■ PASSAGE TO READ
* * * * * * *
3
$\begingroup$

I'm having difficulty following a proof in the book Nonlinear Programming Theory and Algorithms, Third Edition by Bazaraa, Sherali, and Shetty on page 68 section 2.6.4. The proof is reproduced below, up to the part of the proof I'm confused about.

My question concerns the author's statement:

But this implies that $x_{11} = x_{21} = B^{-1}b$.

I don't see how the author makes that connection.

Theorem (Existence of Extreme Points)

Let $S = \{ x : Ax = b, x \geq 0\}$, where $A$ is an m x n matrix and $b$ is an m-vector. A point $x$ is an extreme point of $S$ if and only if $A$ can be decomposed into $[B, N]$ such that

$x = \begin{bmatrix} x_B \\ x_N \end{bmatrix} = \begin{bmatrix} B^{-1}b \\ 0 \end{bmatrix}$

Proof:

Suppose that $A$ can be decomposed into $[B, N]$ with $x = \begin{bmatrix} B^{-1}b \\ 0 \end{bmatrix}$ and $B^{-1}b \geq 0$. It is obvious that $x \in S$. Now suppose that $x = \lambda x_1 + (1 - \lambda)x_2$ with $x_1$, $x_2 \in S$ for some $\lambda \in (0,1)$. In particular, let $x^{t}_{1} = (x^{t}_{11}, x^{t}_{12})$ and $x^{t}_{2} = (x^{t}_{21}, x^{t}_{22})$. Then

$\begin{bmatrix} B^{-1}b \\ 0 \end{bmatrix} = \lambda \begin{bmatrix} x_{11} \\ x_{12} \end{bmatrix} + (1 - \lambda) \begin{bmatrix} x_{21} \\ x_{22} \end{bmatrix}$

Since $x_{12}, x_{22} \geq 0$ and $\lambda \in (0,1)$, it follows that $x_{12} = x_{22} = 0$. But this implies that $x_{11} = x_{21} = B^{-1}b$ and hence $x = x_1 = x_2$. This shows that $x$ is an extreme point of $S$.
* * * * * * *
■ DATA

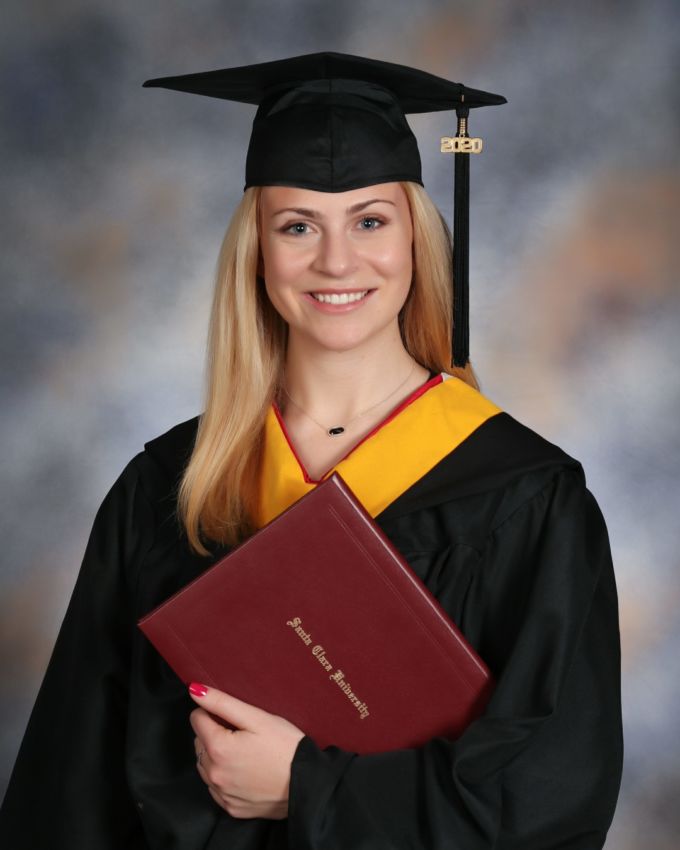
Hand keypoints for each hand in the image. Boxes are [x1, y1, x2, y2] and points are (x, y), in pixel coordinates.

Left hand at [189, 682, 305, 819]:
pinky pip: (216, 787)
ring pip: (205, 765)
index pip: (197, 719)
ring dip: (216, 755)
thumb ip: (223, 703)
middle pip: (199, 742)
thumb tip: (195, 690)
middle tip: (242, 732)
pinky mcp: (231, 807)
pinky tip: (244, 770)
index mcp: (218, 748)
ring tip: (244, 751)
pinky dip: (224, 776)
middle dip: (214, 733)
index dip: (214, 711)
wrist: (308, 784)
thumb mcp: (257, 717)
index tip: (233, 716)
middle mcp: (214, 773)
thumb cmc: (285, 746)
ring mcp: (221, 793)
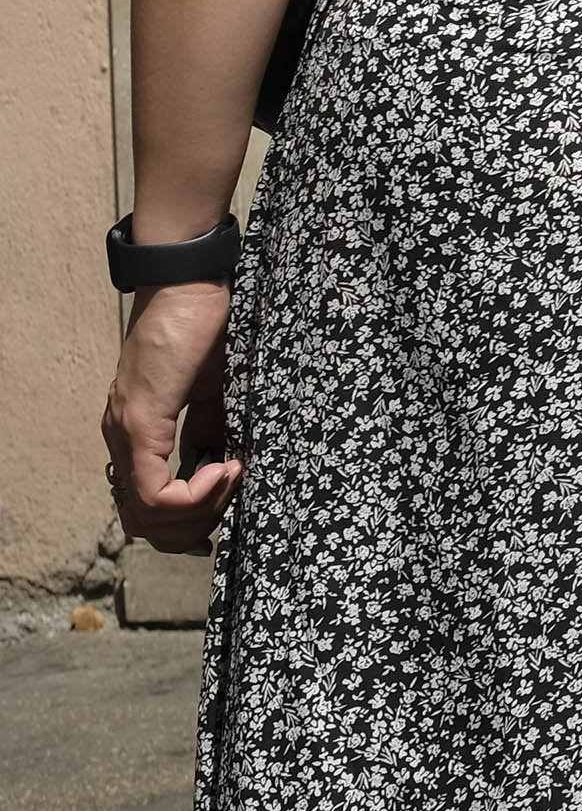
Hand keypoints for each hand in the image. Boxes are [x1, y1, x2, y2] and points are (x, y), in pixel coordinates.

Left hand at [101, 283, 236, 554]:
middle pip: (142, 523)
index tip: (232, 489)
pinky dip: (194, 494)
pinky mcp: (140, 424)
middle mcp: (120, 440)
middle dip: (194, 526)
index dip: (189, 520)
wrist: (190, 283)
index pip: (144, 507)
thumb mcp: (215, 392)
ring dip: (198, 511)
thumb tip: (226, 468)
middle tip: (232, 497)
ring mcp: (126, 433)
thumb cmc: (209, 327)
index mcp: (137, 433)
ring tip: (232, 478)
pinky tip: (226, 467)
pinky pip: (153, 492)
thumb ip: (211, 431)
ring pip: (144, 516)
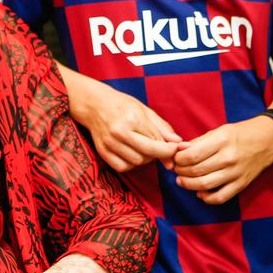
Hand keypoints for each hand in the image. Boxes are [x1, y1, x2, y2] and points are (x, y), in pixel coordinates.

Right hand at [65, 73, 180, 171]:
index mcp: (132, 118)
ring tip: (146, 148)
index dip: (170, 147)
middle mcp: (119, 132)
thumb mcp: (144, 110)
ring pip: (137, 161)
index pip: (157, 140)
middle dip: (161, 154)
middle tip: (165, 151)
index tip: (175, 147)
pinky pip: (123, 167)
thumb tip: (178, 143)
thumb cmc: (121, 105)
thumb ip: (162, 127)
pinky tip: (133, 153)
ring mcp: (109, 143)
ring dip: (146, 159)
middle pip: (148, 153)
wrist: (94, 105)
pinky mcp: (102, 152)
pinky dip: (132, 164)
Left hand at [172, 116, 272, 204]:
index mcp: (222, 140)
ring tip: (181, 180)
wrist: (268, 140)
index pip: (192, 155)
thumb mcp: (219, 130)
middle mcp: (229, 158)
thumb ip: (198, 141)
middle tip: (176, 169)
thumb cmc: (240, 134)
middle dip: (180, 171)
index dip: (178, 159)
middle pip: (196, 171)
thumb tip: (179, 150)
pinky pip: (221, 197)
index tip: (174, 158)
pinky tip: (199, 192)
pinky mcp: (241, 184)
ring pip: (205, 185)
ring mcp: (236, 173)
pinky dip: (207, 198)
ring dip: (188, 185)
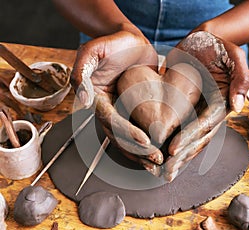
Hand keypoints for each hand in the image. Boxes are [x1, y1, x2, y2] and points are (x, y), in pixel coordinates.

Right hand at [71, 28, 163, 171]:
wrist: (130, 41)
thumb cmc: (112, 44)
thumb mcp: (92, 52)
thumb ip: (82, 73)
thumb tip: (83, 103)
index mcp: (97, 99)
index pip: (111, 120)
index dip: (127, 132)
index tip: (146, 141)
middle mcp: (109, 109)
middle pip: (120, 136)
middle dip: (138, 150)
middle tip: (157, 159)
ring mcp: (123, 112)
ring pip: (129, 139)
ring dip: (143, 154)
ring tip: (159, 164)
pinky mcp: (136, 111)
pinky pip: (141, 129)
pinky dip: (150, 143)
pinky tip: (161, 152)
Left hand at [163, 31, 248, 180]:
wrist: (203, 42)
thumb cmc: (220, 48)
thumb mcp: (235, 57)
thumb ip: (240, 79)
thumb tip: (236, 107)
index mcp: (220, 104)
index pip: (204, 125)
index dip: (189, 138)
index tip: (173, 149)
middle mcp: (208, 113)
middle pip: (195, 139)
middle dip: (181, 157)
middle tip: (165, 172)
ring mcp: (195, 113)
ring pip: (185, 139)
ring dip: (174, 156)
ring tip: (160, 170)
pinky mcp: (183, 108)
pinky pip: (175, 128)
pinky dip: (167, 141)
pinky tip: (157, 153)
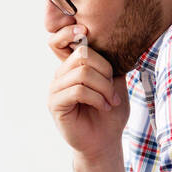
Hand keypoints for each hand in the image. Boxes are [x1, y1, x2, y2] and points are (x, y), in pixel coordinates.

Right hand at [46, 25, 129, 159]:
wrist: (104, 141)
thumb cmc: (109, 113)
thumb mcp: (114, 83)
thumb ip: (110, 64)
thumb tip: (116, 41)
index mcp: (71, 67)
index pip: (59, 40)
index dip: (68, 31)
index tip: (85, 29)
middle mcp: (60, 75)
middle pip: (81, 54)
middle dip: (104, 70)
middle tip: (112, 90)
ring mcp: (55, 89)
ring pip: (82, 73)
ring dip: (103, 88)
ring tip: (110, 101)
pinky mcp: (56, 104)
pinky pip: (78, 91)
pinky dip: (96, 98)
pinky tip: (103, 107)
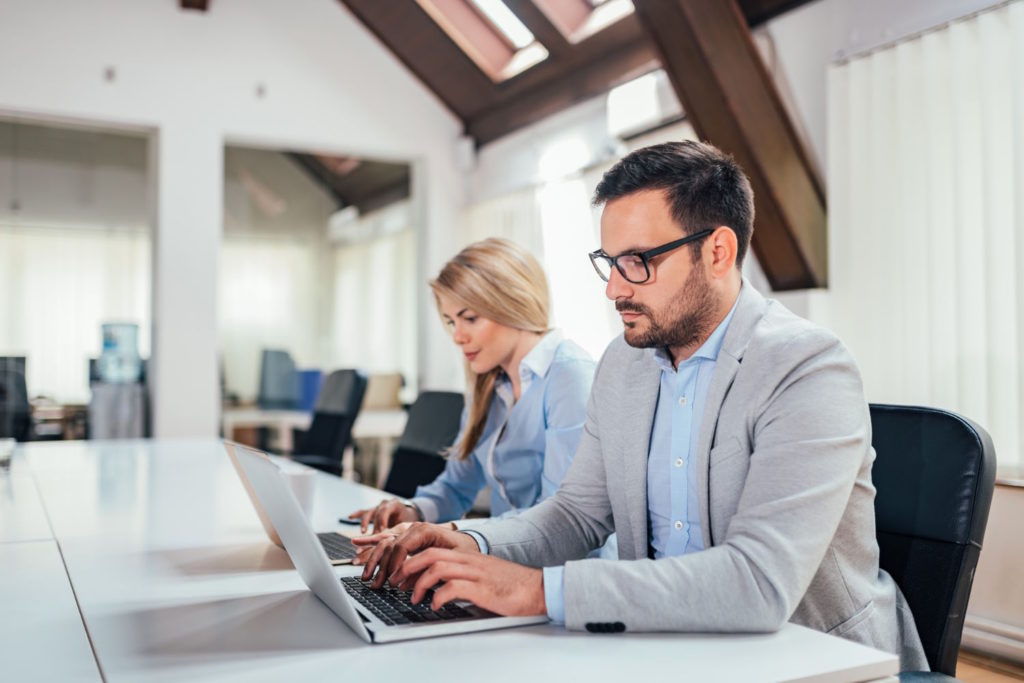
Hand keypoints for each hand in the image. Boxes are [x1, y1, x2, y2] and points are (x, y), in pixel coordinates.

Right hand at [347, 499, 419, 533]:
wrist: (408, 515)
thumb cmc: (409, 521)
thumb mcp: (407, 525)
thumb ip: (401, 532)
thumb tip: (395, 545)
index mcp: (395, 504)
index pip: (385, 511)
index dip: (382, 521)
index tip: (380, 531)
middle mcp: (385, 504)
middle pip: (376, 514)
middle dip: (374, 527)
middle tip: (373, 537)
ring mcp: (377, 507)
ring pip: (369, 513)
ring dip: (365, 523)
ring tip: (363, 532)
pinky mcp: (371, 512)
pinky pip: (363, 512)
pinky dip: (356, 514)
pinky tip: (350, 517)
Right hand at [351, 522, 477, 588]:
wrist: (468, 541)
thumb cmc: (463, 550)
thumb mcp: (453, 559)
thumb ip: (430, 568)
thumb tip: (407, 583)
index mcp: (424, 530)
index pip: (402, 547)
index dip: (395, 565)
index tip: (392, 582)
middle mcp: (413, 528)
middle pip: (390, 546)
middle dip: (380, 567)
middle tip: (374, 584)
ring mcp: (407, 531)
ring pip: (384, 542)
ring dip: (372, 558)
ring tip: (363, 573)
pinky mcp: (405, 536)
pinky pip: (385, 539)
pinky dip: (371, 542)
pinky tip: (356, 542)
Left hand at [395, 549, 546, 616]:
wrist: (538, 588)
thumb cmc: (512, 585)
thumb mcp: (483, 574)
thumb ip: (463, 574)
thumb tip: (440, 585)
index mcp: (468, 556)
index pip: (433, 549)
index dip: (412, 560)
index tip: (400, 574)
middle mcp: (469, 560)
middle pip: (430, 554)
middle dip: (407, 567)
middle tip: (396, 583)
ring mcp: (475, 573)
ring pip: (437, 568)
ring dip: (420, 583)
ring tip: (414, 597)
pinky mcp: (482, 588)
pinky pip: (452, 588)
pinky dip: (438, 596)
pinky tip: (435, 606)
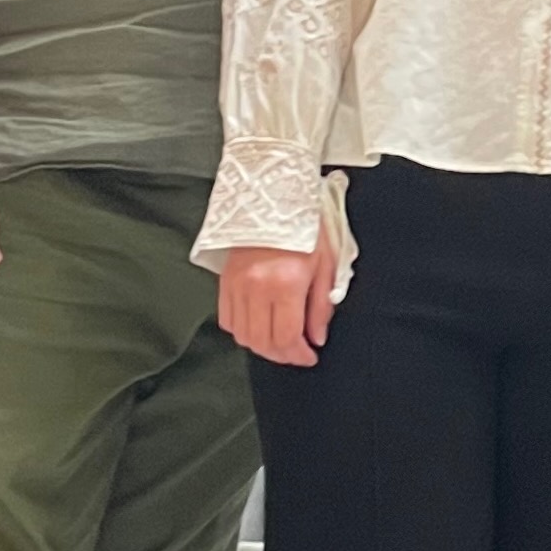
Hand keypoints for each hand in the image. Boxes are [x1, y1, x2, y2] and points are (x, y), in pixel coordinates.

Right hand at [219, 216, 338, 366]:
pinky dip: (241, 330)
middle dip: (282, 354)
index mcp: (286, 283)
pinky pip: (227, 319)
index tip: (308, 356)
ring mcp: (237, 284)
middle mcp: (257, 286)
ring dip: (261, 345)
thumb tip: (317, 336)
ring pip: (243, 334)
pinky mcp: (225, 279)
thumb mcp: (326, 263)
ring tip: (278, 341)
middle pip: (263, 341)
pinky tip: (258, 325)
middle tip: (296, 352)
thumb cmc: (304, 224)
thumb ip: (321, 306)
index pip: (286, 337)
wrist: (274, 195)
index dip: (298, 355)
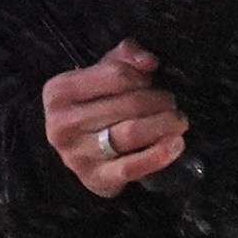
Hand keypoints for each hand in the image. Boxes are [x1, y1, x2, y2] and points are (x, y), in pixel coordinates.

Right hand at [43, 41, 189, 197]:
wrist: (76, 154)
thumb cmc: (91, 108)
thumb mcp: (99, 76)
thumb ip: (124, 59)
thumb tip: (149, 61)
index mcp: (59, 92)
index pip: (117, 75)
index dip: (142, 77)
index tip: (151, 81)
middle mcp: (62, 123)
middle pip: (129, 104)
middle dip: (159, 101)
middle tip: (172, 103)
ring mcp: (77, 154)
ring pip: (132, 133)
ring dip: (164, 124)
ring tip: (177, 121)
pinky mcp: (95, 178)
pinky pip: (132, 166)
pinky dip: (159, 154)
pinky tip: (175, 144)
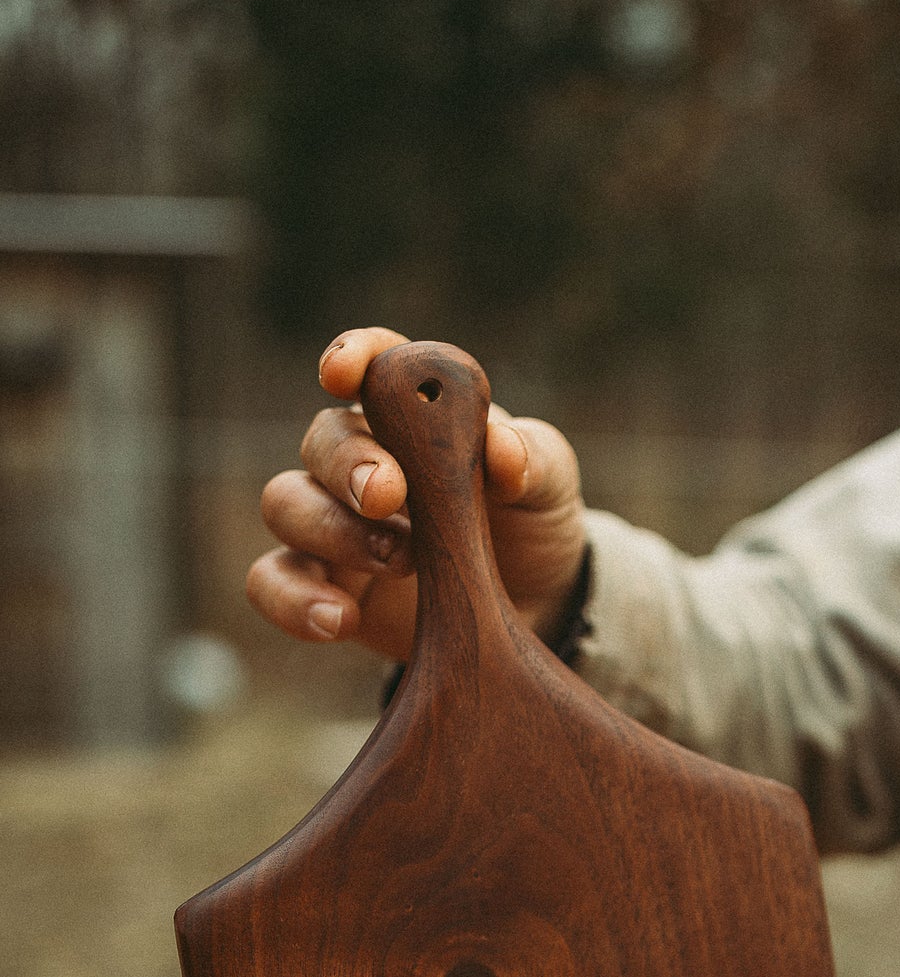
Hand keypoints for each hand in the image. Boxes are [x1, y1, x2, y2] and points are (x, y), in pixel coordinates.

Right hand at [248, 326, 589, 662]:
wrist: (536, 608)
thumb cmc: (530, 522)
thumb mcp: (548, 486)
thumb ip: (529, 459)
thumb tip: (501, 448)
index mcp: (412, 412)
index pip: (371, 364)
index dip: (351, 357)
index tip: (344, 374)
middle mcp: (360, 457)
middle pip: (322, 439)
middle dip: (348, 463)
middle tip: (386, 495)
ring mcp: (333, 521)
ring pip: (285, 503)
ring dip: (329, 530)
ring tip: (399, 562)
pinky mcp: (323, 585)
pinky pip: (273, 583)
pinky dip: (295, 600)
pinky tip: (341, 619)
* * * * * * *
■ PROBLEM SET
• 1. Answer these questions about the forum post on the extreme-points proof:
(a) Which book, page, and section does the proof come from?
(b) In the theorem, what are A and b?
(c) In the proof, what interval does λ belong to?
• 2. In the forum post on the extreme-points proof, rewrite the part starting at "Suppose that $A$" and ending at "point of $S$.", putting "clear" in place of "obvious".

■ RESPONSES IN ORDER
• 1.
(a) Nonlinear Programming Theory and Algorithms, Third Edition, by Bazaraa, Sherali, and Shetty, page 68, section 2.6.4.
(b) A is an m x n matrix, and b is an m-vector.
(c) The open interval (0,1).

• 2.
Suppose that $A$ can be decomposed into $[B, N]$ with $x = \begin{bmatrix} B^{-1}b \\ 0 \end{bmatrix}$ and $B^{-1}b \geq 0$. It is clear that $x \in S$. Now suppose that $x = \lambda x_1 + (1 - \lambda)x_2$ with $x_1$, $x_2 \in S$ for some $\lambda \in (0,1)$. In particular, let $x^{t}_{1} = (x^{t}_{11}, x^{t}_{12})$ and $x^{t}_{2} = (x^{t}_{21}, x^{t}_{22})$. Then

$\begin{bmatrix} B^{-1}b \\ 0 \end{bmatrix} = \lambda \begin{bmatrix} x_{11} \\ x_{12} \end{bmatrix} + (1 - \lambda) \begin{bmatrix} x_{21} \\ x_{22} \end{bmatrix}$

Since $x_{12}, x_{22} \geq 0$ and $\lambda \in (0,1)$, it follows that $x_{12} = x_{22} = 0$. But this implies that $x_{11} = x_{21} = B^{-1}b$ and hence $x = x_1 = x_2$. This shows that $x$ is an extreme point of $S$.